Por estes e mais tantos aspectos, discussões tangendo a legalização nunca viveram um momento tão propício para que cada vez mais usuários e entusiastas de um “cigarrinho de artista” botassem a cara a tapa e trouxessem o tema para diversas áreas como estudo, trabalho, artes, cotidiano e até mesmo moda – e posso dizer que sou cria desse movimento ao lançar a Renegada 42, uma marca de roupas que procura agradar o gosto dos usuários de maconha que não se sentem confortáveis usando uma roupa com referências explícitas, ou que sabem que a onda da maconha é sobre mais do que apenas dizer que fuma – mesmo que se permita, vez ou outra, explanar um pouco, porque também não há mal nisso.
A forma como nos vestimos é não só uma forma de expressão pessoal, mas também a expressão de uma geração como um todo. A mudanças no nosso vestuário sempre acompanham as mudanças do nosso estilo de vida e no mundo em geral.
O grande desafio de fazer uma marca de roupas que capturasse aspectos subjetivos dos usuários de maconha – como dialetos, piadas internas, gostos, e sentimentos – não foi apenas transformar em vestuário signos tão únicos e que muitas vezes não são visíveis, mas também criar o sentimento de uma comunidade diversa que se recusa a ser resumida apenas como meros usuários.
Apesar de a moda ter um peso enorme em aspectos sociais e culturais para seus usuários, as marcas em geral enfrentam o desafio de criar coleções que ao mesmo tempo que se destaquem e possam agradar a todos, o que faz com que muitos produtos não tenham um valor agregado além do próprio objeto de consumo. Essa realidade não é algo que pode ser comum para o maconheiro, porque o maconheiro que não tem consciência do mundo ao seu redor não consegue agir em favor de sua própria causa.
Pensando sobre consciência e voltando a falar sobre legalização, é importante que tenhamos frieza para entender que, no atual momento político, argumentos científicos ou sociais embasados são sumariamente ignorados; assim, o que nos resta é demonstrar o poderio econômico que o consumo de maconha legalizado possui e usá-lo a nosso favor. Quanto mais consumimos artigos desse meio (e aqui me refiro a todos os produtos que fazem parte da cultura da cannabis, e não à maconha em si, uma vez que comprar e consumir a erva não é fator sine-qua-non para ser a favor da legalização), mais nos tornamos uma força político-econômica, e consequentemente fortalecemos projetos que estão em discussão no legislativo e podem melhorar nossas vidas em diversos aspectos – como a regulamentação do CBD ou do cânhamo, que possuem tantas aplicações que merecem uma discussão a parte.

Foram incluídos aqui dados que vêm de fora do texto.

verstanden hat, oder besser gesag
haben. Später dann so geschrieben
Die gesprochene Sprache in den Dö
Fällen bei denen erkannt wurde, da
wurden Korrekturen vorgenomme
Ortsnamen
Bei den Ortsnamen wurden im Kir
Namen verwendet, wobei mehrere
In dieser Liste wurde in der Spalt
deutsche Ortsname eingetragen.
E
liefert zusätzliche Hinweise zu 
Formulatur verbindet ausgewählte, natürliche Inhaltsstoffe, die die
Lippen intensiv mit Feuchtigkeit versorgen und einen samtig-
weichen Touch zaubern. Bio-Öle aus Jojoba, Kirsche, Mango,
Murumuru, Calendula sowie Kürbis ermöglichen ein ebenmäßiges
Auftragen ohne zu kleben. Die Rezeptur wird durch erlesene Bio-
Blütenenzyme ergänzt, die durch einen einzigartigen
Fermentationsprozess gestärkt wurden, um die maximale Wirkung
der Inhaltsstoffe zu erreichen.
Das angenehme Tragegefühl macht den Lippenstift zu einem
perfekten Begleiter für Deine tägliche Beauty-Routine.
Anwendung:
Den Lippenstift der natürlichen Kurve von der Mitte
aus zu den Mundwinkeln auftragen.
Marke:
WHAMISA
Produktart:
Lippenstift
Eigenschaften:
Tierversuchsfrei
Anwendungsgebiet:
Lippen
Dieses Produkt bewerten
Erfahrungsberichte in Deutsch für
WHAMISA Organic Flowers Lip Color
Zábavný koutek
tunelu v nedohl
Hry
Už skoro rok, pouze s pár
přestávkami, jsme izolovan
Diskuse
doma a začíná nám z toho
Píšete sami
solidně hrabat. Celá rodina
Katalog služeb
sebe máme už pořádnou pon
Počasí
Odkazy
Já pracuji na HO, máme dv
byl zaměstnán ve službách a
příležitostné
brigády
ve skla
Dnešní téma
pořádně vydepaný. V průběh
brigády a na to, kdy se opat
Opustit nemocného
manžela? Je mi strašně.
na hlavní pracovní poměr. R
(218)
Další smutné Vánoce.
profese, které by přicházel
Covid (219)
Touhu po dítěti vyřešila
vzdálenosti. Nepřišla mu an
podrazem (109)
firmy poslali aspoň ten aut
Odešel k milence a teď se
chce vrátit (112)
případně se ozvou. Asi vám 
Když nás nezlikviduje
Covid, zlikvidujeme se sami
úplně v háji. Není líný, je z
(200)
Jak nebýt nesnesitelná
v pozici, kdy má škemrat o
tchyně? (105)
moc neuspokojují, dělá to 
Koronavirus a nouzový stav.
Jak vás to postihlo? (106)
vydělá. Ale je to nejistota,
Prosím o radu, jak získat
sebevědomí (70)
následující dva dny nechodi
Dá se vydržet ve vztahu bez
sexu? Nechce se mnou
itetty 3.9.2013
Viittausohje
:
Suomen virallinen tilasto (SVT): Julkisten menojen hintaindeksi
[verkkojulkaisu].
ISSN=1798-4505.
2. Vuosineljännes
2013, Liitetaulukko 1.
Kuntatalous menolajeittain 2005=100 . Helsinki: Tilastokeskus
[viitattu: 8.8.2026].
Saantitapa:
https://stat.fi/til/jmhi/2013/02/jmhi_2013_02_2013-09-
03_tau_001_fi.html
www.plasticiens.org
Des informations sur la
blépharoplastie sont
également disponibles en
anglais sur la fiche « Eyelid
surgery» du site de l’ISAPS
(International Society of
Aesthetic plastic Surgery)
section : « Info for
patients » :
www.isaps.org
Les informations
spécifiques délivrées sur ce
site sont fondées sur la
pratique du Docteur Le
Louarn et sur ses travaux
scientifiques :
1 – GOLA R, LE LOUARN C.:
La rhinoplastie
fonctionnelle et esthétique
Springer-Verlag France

Termino esse texto fazendo um convite a todos os maconheiros que leram até aqui para que, na medida do possível, se desafiem em seu círculo social a se abrirem sobre sua identidade e a levarem luz para uma discussão tão complexa e necessária como a maconha. Toda ajuda é bem-vinda para nos livrarmos de estigmas e preconceitos que tanto puxam nossa sociedade para baixo!
Rafael Bara é militante e empresário do ramo canábico, fundador e diretor geral da Renegada 42.